Das strategische Ziel des Präsidenten besteht also darin, aus dieser Situation herauszukommen. Auch taktische Ziele spielten eine Rolle: Emmanuel Macron, der 2027 nicht erneut kandidieren darf, versucht, die Kontrolle über die Wahl seines Nachfolgers zu behalten. Das bedeutet, dass er einige Bewerber überrumpeln muss, die sich schon fast im Wahlkampf befanden.

Eine Frage bleibt natürlich: Hat das Pokern des Staatschefs angesichts des Wahldesasters vom 9. Juni und seiner großen Unbeliebtheit überhaupt eine Chance auf Erfolg? Zum jetzigen Zeitpunkt ist es noch zu früh, um eine eindeutige Antwort zu geben.

Dies gilt insbesondere für die Tragfähigkeit der präsidialen Berechnungen.

Diese beruhen auf dem Slogan: “Ich oder das Chaos”, wobei das “Chaos” hier durch das Schreckgespenst der Rückkehr der “braunen Pest” und der “dunkelsten Stunden unserer Geschichte” dargestellt wird.

Ein Schreckgespenst, gegen das ein heiliger Bund geschmiedet werden soll. Dieser Appell richtet sich in erster Linie an die Partei der klassischen Rechten, Les Républicains (LR).

Der Präsident hofft, auf diese Weise große Teile der LR unter seinem Banner vereinen zu können, zumal es bereits zu punktuellen Allianzen gekommen ist, die manchmal mit Ministerposten belohnt wurden. Es stimmt, dass es keine ideologischen Hindernisse zwischen den Anhängern Emmanuel Macrons und der LR gibt (einer Partei, die mit 7,2 Prozent der Stimmen nach wie vor schwach bleibt).

Es gibt auch keine ideologische Kluft zur Sozialistischen Partei (deren Liste 13,8 Prozent der Stimmen erhielt, was angesichts ihrer Geschichte ein klägliches Ergebnis ist, aber immerhin doppelt so viel wie 2019). Auf dieser Seite ist Macrons Kalkül jedoch anders. Indem er eine möglichst kurze Wahlkampagne erzwingt, hofft der Élysée-Palast (wahrscheinlich erfolglos), jegliche Allianz innerhalb der “Linken” zu überrumpeln.

Zwar rufen die verschiedenen Parteien dieses Lagers alle zu einer “Volksfront” gegen den RN auf. Doch zwischen der PS, die sich treu an die Dogmen der EU hält, und La France insoumise (LFI), die eine radikalere Sprache spricht und auf die Notwendigkeit eines klaren Programms besteht, sind die Spannungen in den letzten Monaten immer stärker geworden.
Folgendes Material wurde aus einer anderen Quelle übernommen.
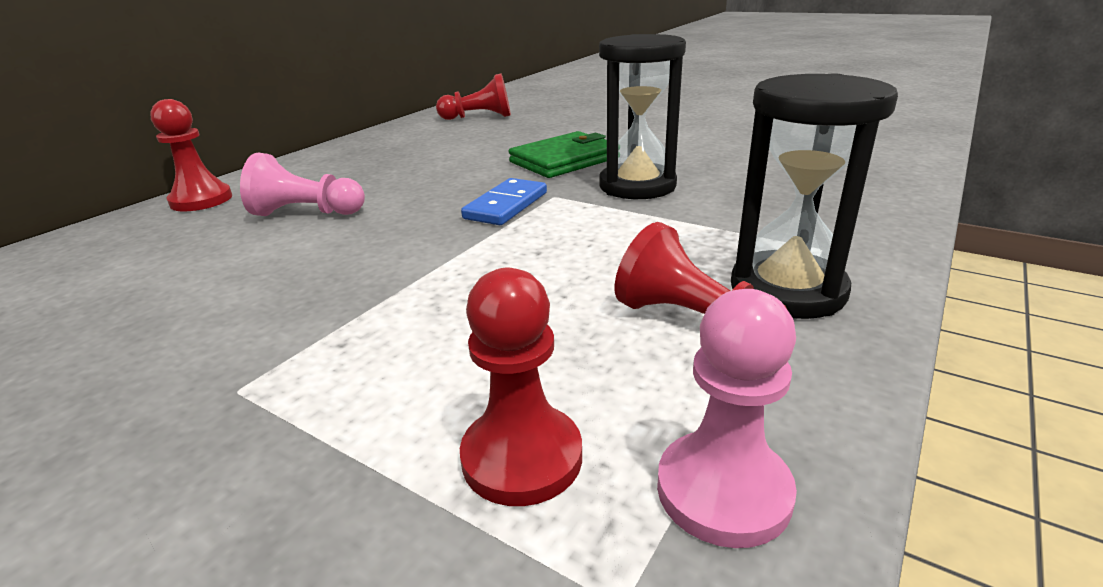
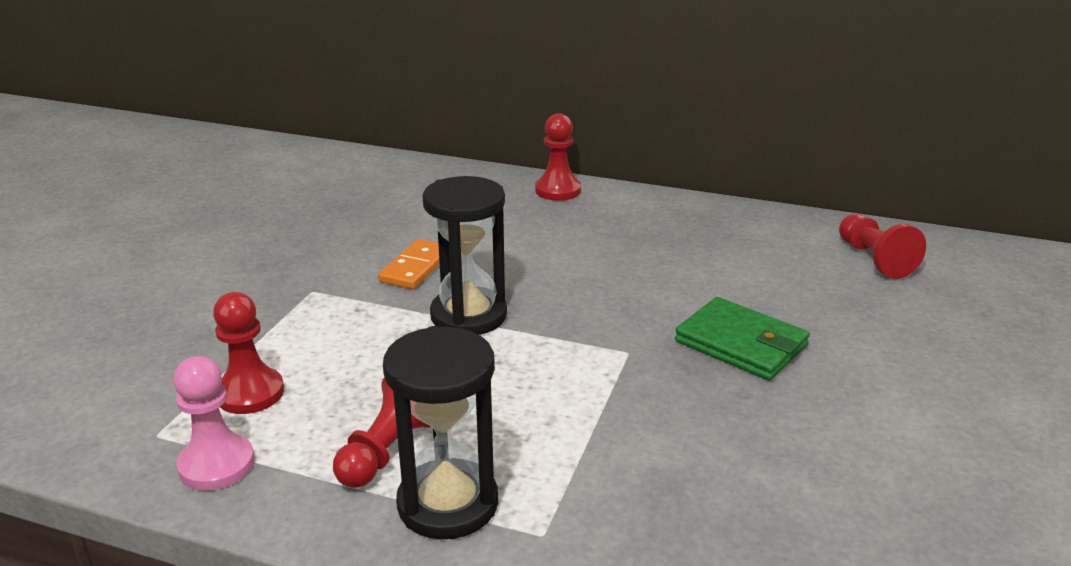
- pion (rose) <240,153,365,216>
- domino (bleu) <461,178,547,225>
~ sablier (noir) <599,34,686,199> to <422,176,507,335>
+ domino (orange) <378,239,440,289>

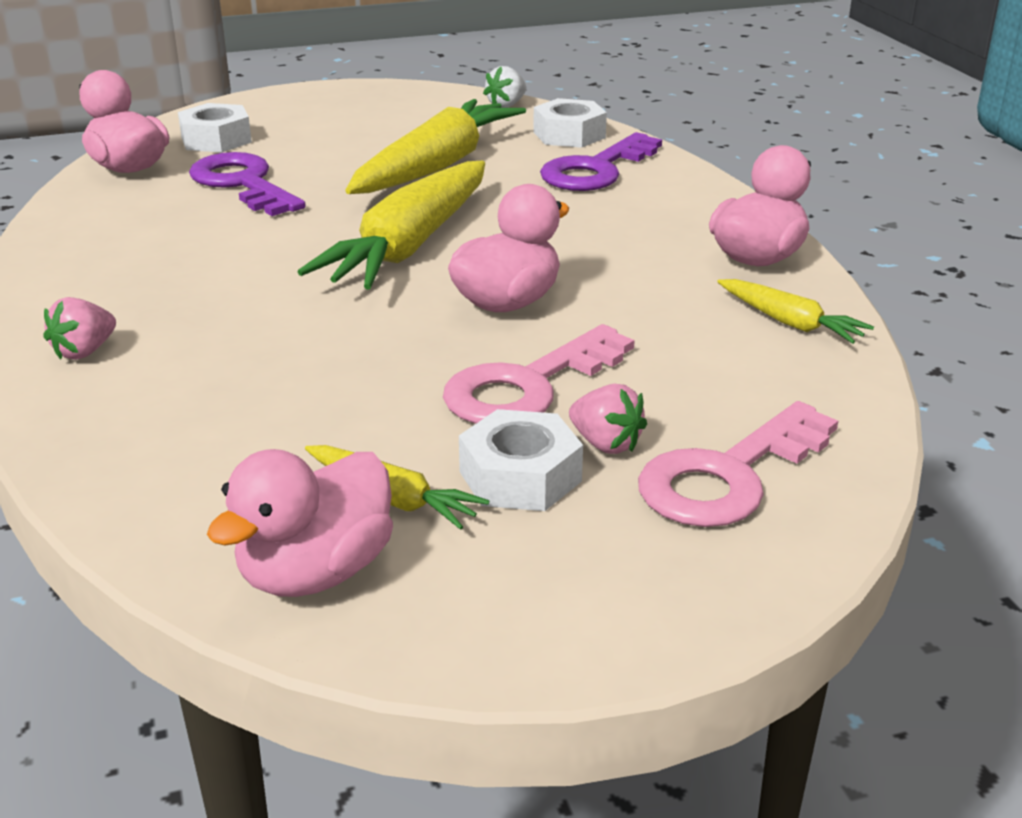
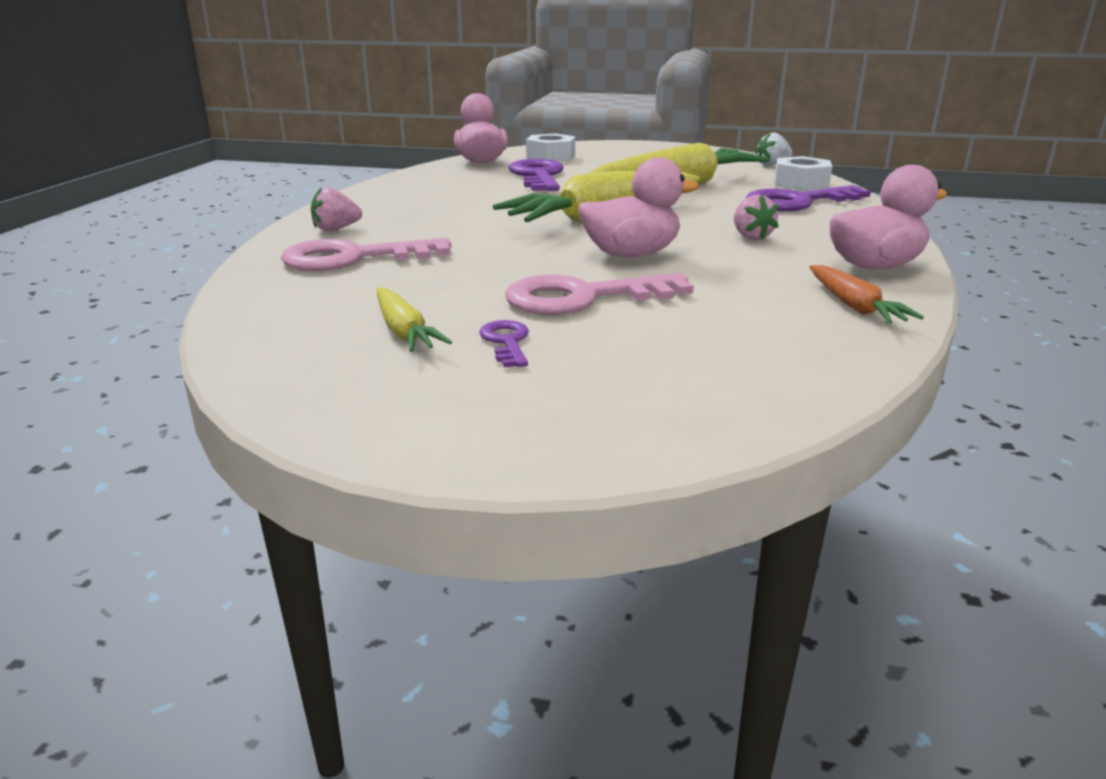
- canard (rose) <207,449,393,597>
~ écrou (blanc) <459,409,583,511> to clé (violet) <479,320,529,367>
~ fraise (rose) <569,384,647,454> to <734,195,779,240>
~ clé (rose) <638,401,838,527> to <281,238,451,271>
~ carotte (jaune) <717,279,874,344> to carotte (orange) <809,265,924,324>

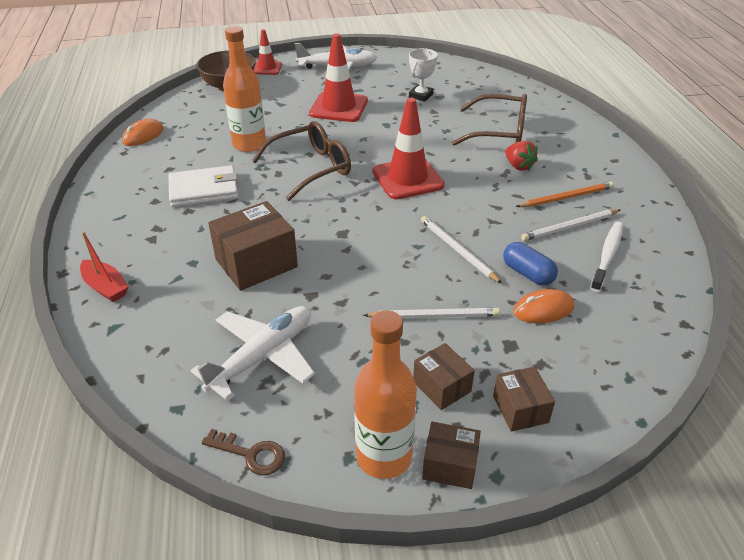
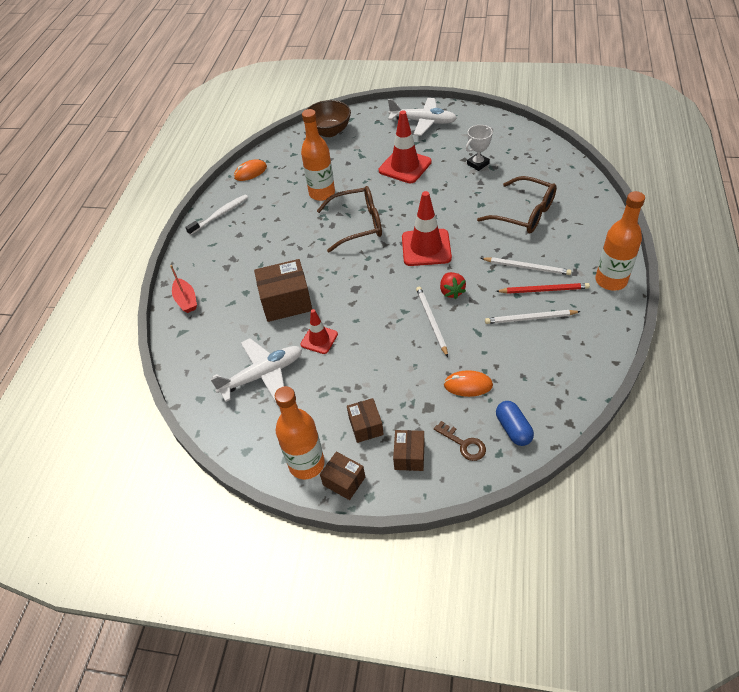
- portefeuille (blanc) <168,165,238,207>
~ clé (marron) <202,429,285,475> to <434,421,486,461>
~ cône de chantier (rouge) <254,29,282,75> to <301,309,338,354>
~ crayon (blanc) <363,308,500,319> to <481,257,572,275>
~ gélule (bleu) <503,242,558,286> to <496,401,534,446>
~ fraise (rouge) <505,140,538,171> to <440,272,466,299>
~ crayon (orange) <515,182,614,207> to crayon (rouge) <496,283,590,294>
~ brosse à dents (blanc) <590,222,623,292> to <185,194,248,235>
+ bouteille (orange) <595,191,645,291>

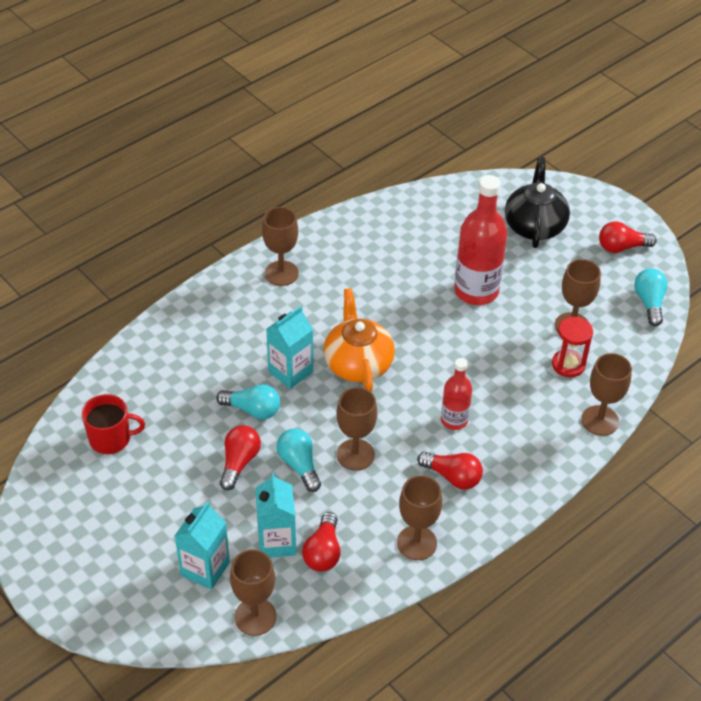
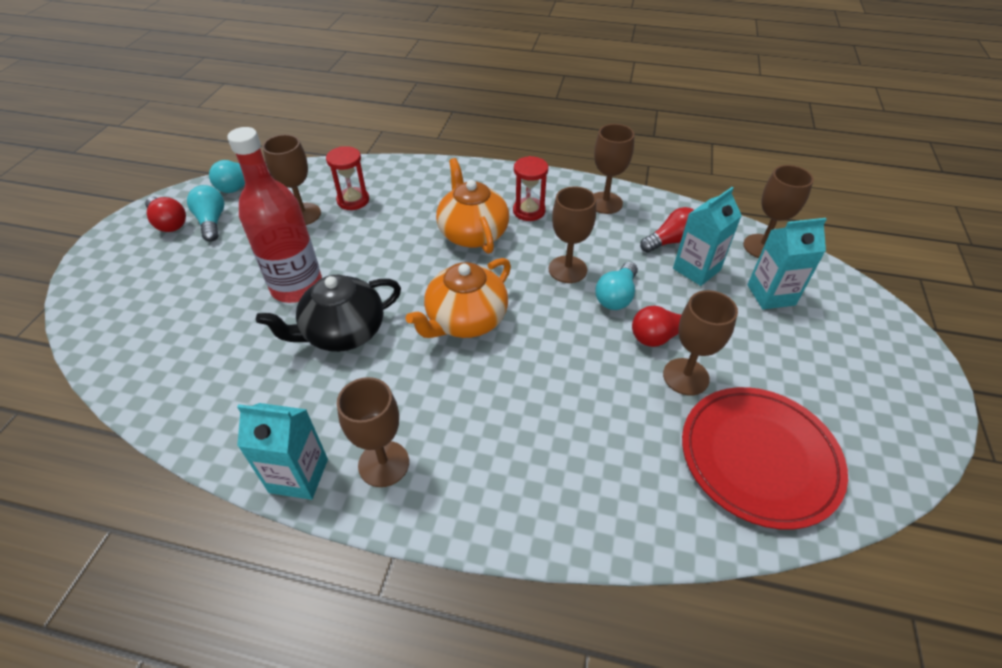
~ tasse (rouge) <82,394,145,454> to assiette (rouge) <682,387,848,530>
~ ampoule (turquoise) <216,384,280,420> to <187,185,224,242>
~ brique de lait (turquoise) <266,306,313,389> to <237,403,328,500>
~ ampoule (rouge) <417,451,483,490> to sablier (rouge) <513,156,548,221>
~ bouteille (rouge) <441,358,472,430> to théière (orange) <436,158,509,254>
~ théière (noir) <505,157,570,248> to <256,275,401,352>
~ verre à pied (marron) <581,353,632,436> to <663,290,738,395>

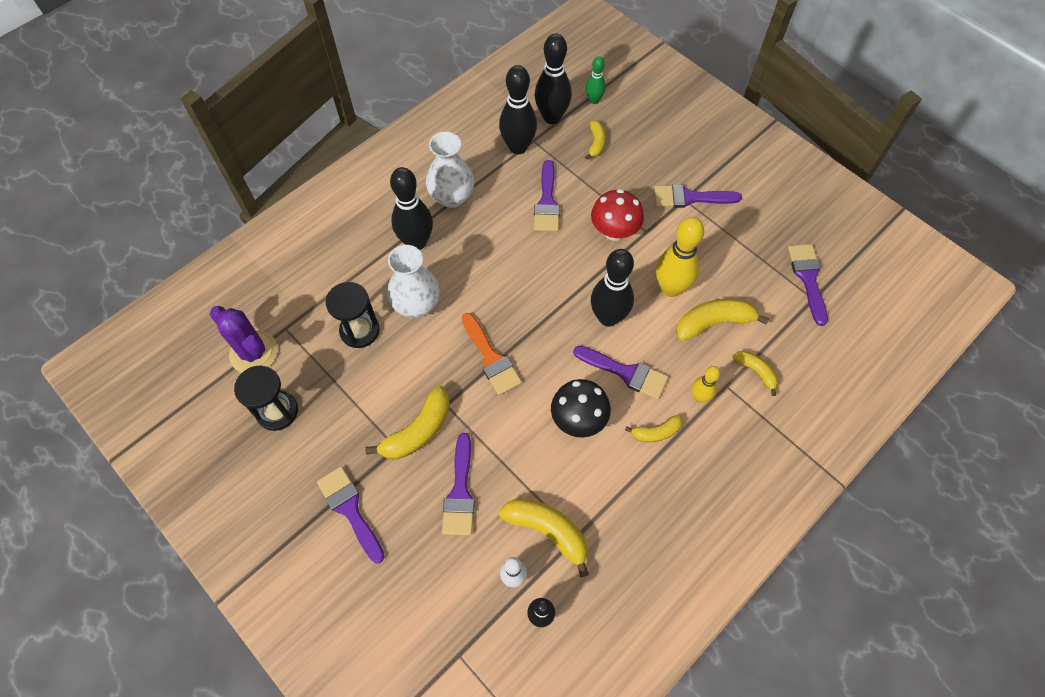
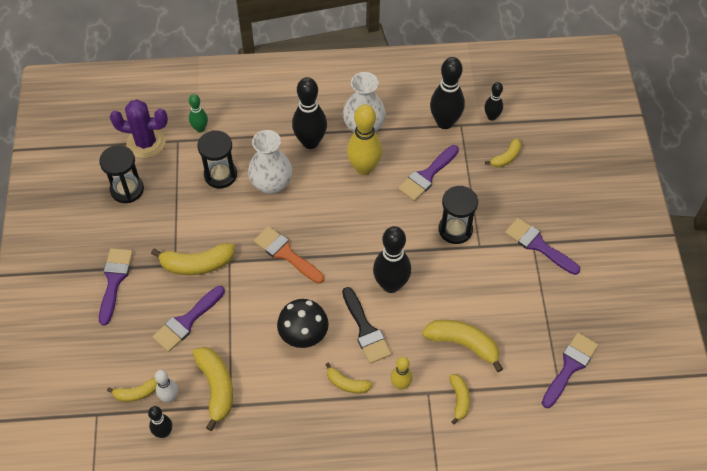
~ cactus (violet) <210,306,278,373> = <110,99,168,158> 75 degrees counterclockwise
~ pinceau (orange) <462,313,522,395> = <254,226,324,283> 120 degrees clockwise
~ quille (noir) <535,34,572,124> = <484,82,503,121> x0.55
~ pinceau (violet) <573,346,668,399> to pinceau (noir) <342,287,391,364>
~ quille (vert) <586,56,606,104> to <189,94,208,133>
~ champignon (rouge) <591,189,644,241> to sablier (noir) <439,186,478,244>
~ quille (jaune) <656,217,704,297> to <347,104,382,175>
+ banane (jaune) <107,377,158,402>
Wird es daher möglich sein, wie 2022, aber diesmal innerhalb weniger Tage, gemeinsame Kandidaturen und ein gemeinsames Programm aufzustellen?

All dies wird das Profil der nächsten Nationalversammlung bestimmen: Wird sie eine absolute Mehrheit Macron-freundlicher Abgeordneter haben? Von einer heterogenen linken Mehrheit dominiert werden? Vom RN beherrscht werden? Oder zersplittert und noch unregierbarer als die scheidende Kammer sein?

Keine dieser Hypothesen kann derzeit ausgeschlossen werden.

Die letzten beiden Szenarien – eine stark zersplitterte Nationalversammlung oder eine von der RN dominierte Kammer – sind nicht die unwahrscheinlichsten und genau diese werden in Brüssel besonders gefürchtet. Denn für eine Europäische Union, die bereits durch Spaltungen und Widersprüche zwischen den Mitgliedstaaten bei wichtigen Themen wie Haushaltszwänge, gemeinsame Anleihen, Industrie- und Handelspolitik, Umwelt, Erweiterung, Einwanderung und mehr belastet ist, würde die “Destabilisierung” der zweitgrößten Macht des Klubs ein zusätzliches großes Handicap darstellen.

Zusätzlich erschwert die Auflösung der französischen Nationalversammlung bereits jetzt die ohnehin schon komplexen und diskreten Verhandlungen zwischen den Hauptstädten über die Besetzung der höchsten EU-Posten wie Kommissions- und Ratspräsident oder Hoher Vertreter.